| Extracted data entries |
◆ ◆ ◆ ◆

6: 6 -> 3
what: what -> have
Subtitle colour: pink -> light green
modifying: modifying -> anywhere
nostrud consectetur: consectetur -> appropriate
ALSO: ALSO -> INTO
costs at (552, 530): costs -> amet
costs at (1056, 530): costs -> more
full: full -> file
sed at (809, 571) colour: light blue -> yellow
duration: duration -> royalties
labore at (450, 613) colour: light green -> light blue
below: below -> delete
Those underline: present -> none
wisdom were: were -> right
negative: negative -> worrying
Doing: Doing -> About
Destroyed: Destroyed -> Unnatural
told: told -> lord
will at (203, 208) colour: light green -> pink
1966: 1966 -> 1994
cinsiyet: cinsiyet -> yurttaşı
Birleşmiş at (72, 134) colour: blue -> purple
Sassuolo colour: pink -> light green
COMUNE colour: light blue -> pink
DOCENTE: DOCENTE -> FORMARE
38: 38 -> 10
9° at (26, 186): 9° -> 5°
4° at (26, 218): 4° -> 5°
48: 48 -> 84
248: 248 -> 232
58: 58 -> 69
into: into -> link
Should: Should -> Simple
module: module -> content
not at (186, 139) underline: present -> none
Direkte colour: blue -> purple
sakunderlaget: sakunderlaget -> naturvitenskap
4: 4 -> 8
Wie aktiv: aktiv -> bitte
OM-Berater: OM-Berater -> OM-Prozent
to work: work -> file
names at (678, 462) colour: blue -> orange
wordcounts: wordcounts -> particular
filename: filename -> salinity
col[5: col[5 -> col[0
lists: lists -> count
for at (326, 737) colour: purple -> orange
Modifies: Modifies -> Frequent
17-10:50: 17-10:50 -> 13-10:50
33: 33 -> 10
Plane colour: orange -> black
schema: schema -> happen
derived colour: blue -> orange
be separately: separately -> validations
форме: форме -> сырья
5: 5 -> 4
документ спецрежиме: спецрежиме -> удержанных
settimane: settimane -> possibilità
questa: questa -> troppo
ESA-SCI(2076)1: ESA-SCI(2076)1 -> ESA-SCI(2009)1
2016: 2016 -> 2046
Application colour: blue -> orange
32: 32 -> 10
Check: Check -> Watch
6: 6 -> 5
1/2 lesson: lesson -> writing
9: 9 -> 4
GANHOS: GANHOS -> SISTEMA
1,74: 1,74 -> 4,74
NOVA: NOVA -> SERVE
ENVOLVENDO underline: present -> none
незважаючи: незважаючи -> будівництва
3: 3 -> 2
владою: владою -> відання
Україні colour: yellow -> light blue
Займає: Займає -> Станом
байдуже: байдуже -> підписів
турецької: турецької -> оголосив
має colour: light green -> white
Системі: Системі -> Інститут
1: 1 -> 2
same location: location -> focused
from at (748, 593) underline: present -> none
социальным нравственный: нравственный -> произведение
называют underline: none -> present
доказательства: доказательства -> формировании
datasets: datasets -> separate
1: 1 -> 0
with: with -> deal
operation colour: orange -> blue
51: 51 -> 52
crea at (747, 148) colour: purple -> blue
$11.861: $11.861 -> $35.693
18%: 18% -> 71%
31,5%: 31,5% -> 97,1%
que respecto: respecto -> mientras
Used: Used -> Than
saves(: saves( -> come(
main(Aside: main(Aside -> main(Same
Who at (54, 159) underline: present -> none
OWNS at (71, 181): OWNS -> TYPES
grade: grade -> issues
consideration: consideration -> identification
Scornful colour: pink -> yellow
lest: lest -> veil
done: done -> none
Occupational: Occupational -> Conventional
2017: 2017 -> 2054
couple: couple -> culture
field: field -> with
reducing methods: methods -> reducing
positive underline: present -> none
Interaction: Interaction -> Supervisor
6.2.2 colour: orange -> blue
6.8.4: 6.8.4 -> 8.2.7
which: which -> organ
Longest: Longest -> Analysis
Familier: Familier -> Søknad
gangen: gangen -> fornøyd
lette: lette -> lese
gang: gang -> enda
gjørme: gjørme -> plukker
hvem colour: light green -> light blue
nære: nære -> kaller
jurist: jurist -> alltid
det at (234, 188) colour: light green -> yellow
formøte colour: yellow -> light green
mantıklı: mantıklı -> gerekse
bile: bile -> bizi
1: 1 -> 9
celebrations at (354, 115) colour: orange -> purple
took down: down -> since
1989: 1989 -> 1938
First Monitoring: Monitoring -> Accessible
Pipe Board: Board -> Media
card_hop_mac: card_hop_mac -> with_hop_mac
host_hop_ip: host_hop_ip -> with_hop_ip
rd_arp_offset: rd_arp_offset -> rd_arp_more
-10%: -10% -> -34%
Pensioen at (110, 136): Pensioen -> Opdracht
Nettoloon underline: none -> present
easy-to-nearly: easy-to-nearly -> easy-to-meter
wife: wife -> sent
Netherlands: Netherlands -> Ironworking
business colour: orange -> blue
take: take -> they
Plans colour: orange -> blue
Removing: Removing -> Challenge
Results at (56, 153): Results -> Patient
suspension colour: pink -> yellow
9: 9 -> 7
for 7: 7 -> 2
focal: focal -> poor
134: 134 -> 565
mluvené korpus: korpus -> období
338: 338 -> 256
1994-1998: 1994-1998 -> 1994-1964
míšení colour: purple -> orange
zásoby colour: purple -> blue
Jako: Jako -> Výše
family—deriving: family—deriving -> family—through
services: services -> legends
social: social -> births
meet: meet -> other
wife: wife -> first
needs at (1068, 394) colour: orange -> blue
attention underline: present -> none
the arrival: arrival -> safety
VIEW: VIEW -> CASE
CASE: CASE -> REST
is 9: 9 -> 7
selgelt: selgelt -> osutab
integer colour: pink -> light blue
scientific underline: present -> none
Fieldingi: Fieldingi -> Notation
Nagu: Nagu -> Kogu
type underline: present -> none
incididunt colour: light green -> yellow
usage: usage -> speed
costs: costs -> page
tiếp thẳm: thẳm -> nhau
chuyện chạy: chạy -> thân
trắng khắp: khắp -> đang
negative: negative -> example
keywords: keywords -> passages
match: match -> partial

◆ ◆ ◆ ◆

Rewrite every entry above as a numbered list, dropping any blank lines.

| Full answer |
1. 6: 6 -> 3
2. what: what -> have
3. Subtitle colour: pink -> light green
4. modifying: modifying -> anywhere
5. nostrud consectetur: consectetur -> appropriate
6. ALSO: ALSO -> INTO
7. costs at (552, 530): costs -> amet
8. costs at (1056, 530): costs -> more
9. full: full -> file
10. sed at (809, 571) colour: light blue -> yellow
11. duration: duration -> royalties
12. labore at (450, 613) colour: light green -> light blue
13. below: below -> delete
14. Those underline: present -> none
15. wisdom were: were -> right
16. negative: negative -> worrying
17. Doing: Doing -> About
18. Destroyed: Destroyed -> Unnatural
19. told: told -> lord
20. will at (203, 208) colour: light green -> pink
21. 1966: 1966 -> 1994
22. cinsiyet: cinsiyet -> yurttaşı
23. Birleşmiş at (72, 134) colour: blue -> purple
24. Sassuolo colour: pink -> light green
25. COMUNE colour: light blue -> pink
26. DOCENTE: DOCENTE -> FORMARE
27. 38: 38 -> 10
28. 9° at (26, 186): 9° -> 5°
29. 4° at (26, 218): 4° -> 5°
30. 48: 48 -> 84
31. 248: 248 -> 232
32. 58: 58 -> 69
33. into: into -> link
34. Should: Should -> Simple
35. module: module -> content
36. not at (186, 139) underline: present -> none
37. Direkte colour: blue -> purple
38. sakunderlaget: sakunderlaget -> naturvitenskap
39. 4: 4 -> 8
40. Wie aktiv: aktiv -> bitte
41. OM-Berater: OM-Berater -> OM-Prozent
42. to work: work -> file
43. names at (678, 462) colour: blue -> orange
44. wordcounts: wordcounts -> particular
45. filename: filename -> salinity
46. col[5: col[5 -> col[0
47. lists: lists -> count
48. for at (326, 737) colour: purple -> orange
49. Modifies: Modifies -> Frequent
50. 17-10:50: 17-10:50 -> 13-10:50
51. 33: 33 -> 10
52. Plane colour: orange -> black
53. schema: schema -> happen
54. derived colour: blue -> orange
55. be separately: separately -> validations
56. форме: форме -> сырья
57. 5: 5 -> 4
58. документ спецрежиме: спецрежиме -> удержанных
59. settimane: settimane -> possibilità
60. questa: questa -> troppo
61. ESA-SCI(2076)1: ESA-SCI(2076)1 -> ESA-SCI(2009)1
62. 2016: 2016 -> 2046
63. Application colour: blue -> orange
64. 32: 32 -> 10
65. Check: Check -> Watch
66. 6: 6 -> 5
67. 1/2 lesson: lesson -> writing
68. 9: 9 -> 4
69. GANHOS: GANHOS -> SISTEMA
70. 1,74: 1,74 -> 4,74
71. NOVA: NOVA -> SERVE
72. ENVOLVENDO underline: present -> none
73. незважаючи: незважаючи -> будівництва
74. 3: 3 -> 2
75. владою: владою -> відання
76. Україні colour: yellow -> light blue
77. Займає: Займає -> Станом
78. байдуже: байдуже -> підписів
79. турецької: турецької -> оголосив
80. має colour: light green -> white
81. Системі: Системі -> Інститут
82. 1: 1 -> 2
83. same location: location -> focused
84. from at (748, 593) underline: present -> none
85. социальным нравственный: нравственный -> произведение
86. называют underline: none -> present
87. доказательства: доказательства -> формировании
88. datasets: datasets -> separate
89. 1: 1 -> 0
90. with: with -> deal
91. operation colour: orange -> blue
92. 51: 51 -> 52
93. crea at (747, 148) colour: purple -> blue
94. $11.861: $11.861 -> $35.693
95. 18%: 18% -> 71%
96. 31,5%: 31,5% -> 97,1%
97. que respecto: respecto -> mientras
98. Used: Used -> Than
99. saves(: saves( -> come(
100. main(Aside: main(Aside -> main(Same
101. Who at (54, 159) underline: present -> none
102. OWNS at (71, 181): OWNS -> TYPES
103. grade: grade -> issues
104. consideration: consideration -> identification
105. Scornful colour: pink -> yellow
106. lest: lest -> veil
107. done: done -> none
108. Occupational: Occupational -> Conventional
109. 2017: 2017 -> 2054
110. couple: couple -> culture
111. field: field -> with
112. reducing methods: methods -> reducing
113. positive underline: present -> none
114. Interaction: Interaction -> Supervisor
115. 6.2.2 colour: orange -> blue
116. 6.8.4: 6.8.4 -> 8.2.7
117. which: which -> organ
118. Longest: Longest -> Analysis
119. Familier: Familier -> Søknad
120. gangen: gangen -> fornøyd
121. lette: lette -> lese
122. gang: gang -> enda
123. gjørme: gjørme -> plukker
124. hvem colour: light green -> light blue
125. nære: nære -> kaller
126. jurist: jurist -> alltid
127. det at (234, 188) colour: light green -> yellow
128. formøte colour: yellow -> light green
129. mantıklı: mantıklı -> gerekse
130. bile: bile -> bizi
131. 1: 1 -> 9
132. celebrations at (354, 115) colour: orange -> purple
133. took down: down -> since
134. 1989: 1989 -> 1938
135. First Monitoring: Monitoring -> Accessible
136. Pipe Board: Board -> Media
137. card_hop_mac: card_hop_mac -> with_hop_mac
138. host_hop_ip: host_hop_ip -> with_hop_ip
139. rd_arp_offset: rd_arp_offset -> rd_arp_more
140. -10%: -10% -> -34%
141. Pensioen at (110, 136): Pensioen -> Opdracht
142. Nettoloon underline: none -> present
143. easy-to-nearly: easy-to-nearly -> easy-to-meter
144. wife: wife -> sent
145. Netherlands: Netherlands -> Ironworking
146. business colour: orange -> blue
147. take: take -> they
148. Plans colour: orange -> blue
149. Removing: Removing -> Challenge
150. Results at (56, 153): Results -> Patient
151. suspension colour: pink -> yellow
152. 9: 9 -> 7
153. for 7: 7 -> 2
154. focal: focal -> poor
155. 134: 134 -> 565
156. mluvené korpus: korpus -> období
157. 338: 338 -> 256
158. 1994-1998: 1994-1998 -> 1994-1964
159. míšení colour: purple -> orange
160. zásoby colour: purple -> blue
161. Jako: Jako -> Výše
162. family—deriving: family—deriving -> family—through
163. services: services -> legends
164. social: social -> births
165. meet: meet -> other
166. wife: wife -> first
167. needs at (1068, 394) colour: orange -> blue
168. attention underline: present -> none
169. the arrival: arrival -> safety
170. VIEW: VIEW -> CASE
171. CASE: CASE -> REST
172. is 9: 9 -> 7
173. selgelt: selgelt -> osutab
174. integer colour: pink -> light blue
175. scientific underline: present -> none
176. Fieldingi: Fieldingi -> Notation
177. Nagu: Nagu -> Kogu
178. type underline: present -> none
179. incididunt colour: light green -> yellow
180. usage: usage -> speed
181. costs: costs -> page
182. tiếp thẳm: thẳm -> nhau
183. chuyện chạy: chạy -> thân
184. trắng khắp: khắp -> đang
185. negative: negative -> example
186. keywords: keywords -> passages
187. match: match -> partial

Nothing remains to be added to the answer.